*TAREA ASIGNADA*: Escribe la continuación del texto sobre las lluvias y las tormentas tropicales en Guatemala, empezando justo después de su última oración.

*EXTRACTO DEL DOCUMENTO*:
▶

Ciclón, tormenta tropical, depresión tropical o huracán: categorías definidas para los meteorólogos, confusas para la gente común e intercambiables en el Congreso, que busca declarar Estado de Calamidad Pública para liberar los candados de compras de emergencia y ordenarse gastos libres a seis meses de las elecciones generales. En la pandemia, un decreto similar permitió hacer compras sobrevaloradas a empresas cercanas a los políticos por dos mil millones de dólares.
De vuelta en el lado guatemalteco de la frontera, se cancela por mal clima el bus de Chiquimula hacia la capital, y pierdo la conexión hacia Quetzaltenango. Hay desbordamiento del río Motagua por el exceso de lluvia y los residuos materiales acumulados. La cercanía de noviembre, último mes de la temporada lluviosa, obliga a encomendarse a San Judas Tadeo, patrón de las causas imposibles. Basta recordar el paso destructor de Mitch, en noviembre del 98, o de Eta e Iota en 2020, ambos de menor intensidad que Julia, presente por estos días.

◀

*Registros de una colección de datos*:
▶

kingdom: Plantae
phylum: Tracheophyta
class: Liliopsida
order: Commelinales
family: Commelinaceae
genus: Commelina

◀

*RESULTADO OBTENIDO*:
Veinticuatro horas tarde logro hacer conexión en la capital. Abordo antes del amanecer, atento a las actualizaciones del Comité Nacional para la Reducción de Desastres. En ruta, la radio va perdiéndose y voy saltando entre estaciones, todas con un guion repetido: suelos cargados, derrumbes en carretera, zanjas sobre el asfalto, hundimientos, ríos crecidos, puentes destruidos, inundaciones y deslizamientos; kilómetros de filas, horas de espera en todas las avenidas y autopistas del país; rocas, grietas, aludes, bultos de lodo, ramas, troncos y árboles caídos. Los pilotos, tanto del transporte pesado como de autos individuales, cruzan los dedos para que la montaña no se desplome en el momento que van pasando.
Duermo por ratos y despierto cuando el bus se detiene en la aldea Chupol, departamento del Quiché. Los cuatro carriles de la ruta están obstruidos. Anoche fueron necesarias ocho horas de pala y camiones para liberar uno y permitir el paso. Bajo del bus, busco un árbol oculto que me sirva de baño, compro golosinas para el almuerzo y me acomodo sobre una piedra para sentarme a pasar el día.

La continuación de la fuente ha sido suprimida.